Many drug leaflets list itching and pruritus as a possible treatment-related side effect. These drugs belong to very different therapeutic classes, they are acute or chronic treatments depending on the case. Here are some examples of drugs that can cause iatrogenic pruritus:

  • Antibiotics. Examples: tetracyclines, beta-lactams.
  • Anti-hypertensives. Examples: enzyme conversion inhibitors, sartans.
  • Heart medications. Examples: beta-blockers, amiodarone.
  • Cholesterol medications. Examples: statins and fibrates.
  • Analgesics. Examples: morphine and its derivatives, aspirin, non-steroidal anti-inflammatory drugs.
  • Anti-epileptics. Examples: barbiturates, carbamazepine, sodium valproate.
  • Antidepressants. Examples: tricyclic antidepressants.
  • Others. Examples: allopurinol, iodinated contrast agents.

That being said, all medications can potentially be sources of iatrogenic pruritus. Remember to report any recent medications taken to your doctor, whether with or without a prescription. Why do we scratch? Medications can cause iatrogenic pruritus through a variety of mechanisms:

  • Immunological: drug-induced pruritus appears in a context of immediate or delayed hypersensitivity.
  • Pharmacological: drug-induced pruritus appears in a more indirect way, due to the different mechanisms of action of drugs. For example, a drug that causes dry skin can cause pruritus. The same applies to drugs that cause cholestasis or histamine release.

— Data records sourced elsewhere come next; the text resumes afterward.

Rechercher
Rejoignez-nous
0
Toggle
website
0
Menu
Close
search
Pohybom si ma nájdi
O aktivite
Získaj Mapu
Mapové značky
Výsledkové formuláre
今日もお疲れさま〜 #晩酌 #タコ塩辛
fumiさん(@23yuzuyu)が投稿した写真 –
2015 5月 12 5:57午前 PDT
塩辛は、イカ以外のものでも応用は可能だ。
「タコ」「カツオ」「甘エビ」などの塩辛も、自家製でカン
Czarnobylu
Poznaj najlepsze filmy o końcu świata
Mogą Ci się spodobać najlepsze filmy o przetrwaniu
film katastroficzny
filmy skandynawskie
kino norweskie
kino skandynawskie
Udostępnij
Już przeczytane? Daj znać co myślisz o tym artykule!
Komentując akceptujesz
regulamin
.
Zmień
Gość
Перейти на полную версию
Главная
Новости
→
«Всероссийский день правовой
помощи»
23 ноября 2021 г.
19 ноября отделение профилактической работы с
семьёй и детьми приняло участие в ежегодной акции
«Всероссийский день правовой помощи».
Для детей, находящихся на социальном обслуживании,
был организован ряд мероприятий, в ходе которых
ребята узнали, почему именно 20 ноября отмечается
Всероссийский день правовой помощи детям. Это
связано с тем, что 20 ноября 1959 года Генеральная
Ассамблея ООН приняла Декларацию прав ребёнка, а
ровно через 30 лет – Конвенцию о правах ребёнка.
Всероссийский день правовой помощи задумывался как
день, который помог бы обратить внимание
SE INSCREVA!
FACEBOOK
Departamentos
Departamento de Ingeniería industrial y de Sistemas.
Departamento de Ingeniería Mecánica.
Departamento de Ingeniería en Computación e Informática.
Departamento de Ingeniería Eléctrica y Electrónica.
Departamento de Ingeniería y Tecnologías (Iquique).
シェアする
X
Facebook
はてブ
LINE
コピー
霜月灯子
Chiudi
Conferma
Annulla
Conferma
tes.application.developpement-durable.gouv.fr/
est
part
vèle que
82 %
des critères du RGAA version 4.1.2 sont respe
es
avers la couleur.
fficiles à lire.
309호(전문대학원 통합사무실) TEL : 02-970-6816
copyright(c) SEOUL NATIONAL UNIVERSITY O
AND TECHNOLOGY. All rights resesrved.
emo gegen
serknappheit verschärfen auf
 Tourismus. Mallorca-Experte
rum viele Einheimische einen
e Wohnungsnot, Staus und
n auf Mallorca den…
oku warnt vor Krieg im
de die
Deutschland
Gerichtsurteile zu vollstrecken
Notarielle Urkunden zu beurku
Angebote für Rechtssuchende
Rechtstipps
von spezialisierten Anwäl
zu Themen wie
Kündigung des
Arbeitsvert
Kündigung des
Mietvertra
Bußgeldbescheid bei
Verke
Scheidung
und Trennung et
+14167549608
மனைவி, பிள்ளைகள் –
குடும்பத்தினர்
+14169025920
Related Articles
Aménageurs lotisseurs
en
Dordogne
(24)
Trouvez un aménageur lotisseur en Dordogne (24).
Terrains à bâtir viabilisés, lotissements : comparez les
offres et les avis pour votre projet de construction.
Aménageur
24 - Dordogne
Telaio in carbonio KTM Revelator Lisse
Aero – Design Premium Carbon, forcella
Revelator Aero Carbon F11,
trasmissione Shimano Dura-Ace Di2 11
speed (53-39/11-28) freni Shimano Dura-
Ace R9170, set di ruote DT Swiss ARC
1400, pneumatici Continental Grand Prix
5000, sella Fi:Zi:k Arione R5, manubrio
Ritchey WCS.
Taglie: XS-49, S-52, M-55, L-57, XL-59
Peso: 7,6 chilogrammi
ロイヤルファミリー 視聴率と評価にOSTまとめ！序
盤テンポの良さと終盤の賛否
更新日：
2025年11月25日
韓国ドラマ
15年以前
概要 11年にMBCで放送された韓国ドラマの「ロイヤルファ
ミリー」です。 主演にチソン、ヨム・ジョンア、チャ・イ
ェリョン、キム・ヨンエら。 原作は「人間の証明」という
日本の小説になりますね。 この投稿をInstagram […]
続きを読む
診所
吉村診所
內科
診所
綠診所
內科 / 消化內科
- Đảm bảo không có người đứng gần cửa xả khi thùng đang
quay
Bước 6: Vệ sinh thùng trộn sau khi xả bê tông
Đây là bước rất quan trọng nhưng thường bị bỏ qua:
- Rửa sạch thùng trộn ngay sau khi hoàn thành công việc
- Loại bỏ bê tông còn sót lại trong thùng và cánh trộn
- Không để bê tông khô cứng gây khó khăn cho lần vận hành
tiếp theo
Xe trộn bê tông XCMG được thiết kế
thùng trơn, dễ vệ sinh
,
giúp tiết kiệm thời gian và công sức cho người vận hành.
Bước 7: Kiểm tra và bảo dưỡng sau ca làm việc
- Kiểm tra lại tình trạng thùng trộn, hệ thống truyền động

It should be noted that in some cases the onset mechanism of drug-induced pruritus is not known.

Relieving itching due to drug-induced pruritus

In the case of drug-induced pruritus, it is most often necessary to stop the treatment in order to confirm the diagnosis and to relieve the pruritus effectively, generally after several weeks of stopping. Do not stop treatment without your doctor’s approval, except in cases of very severe skin damage requiring immediate cessation of treatment.

An anti-histamine is sometimes prescribed in parallel with the treatment in cases of drug-induced pruritus. Appropriate dermo-cosmetic treatments such as a soothing cleansing oils and anti-itching creams help soothe the skin. Use anti-itching creams as often as necessary rather than scratching. Applying cold to the skin also helps to calm itching related to drug-induced pruritus: thermal spring water, the back of a spoon, a fan, a bag of frozen peas, etc.

To stop the itching, doctors can replace the drug responsible for the iatrogenic pruritus with another, but unfortunately this is not always possible. If the drug treatment is to be continued, a reduction in dosage is usually considered to maintain the effectiveness of the treatment while limiting adverse effects.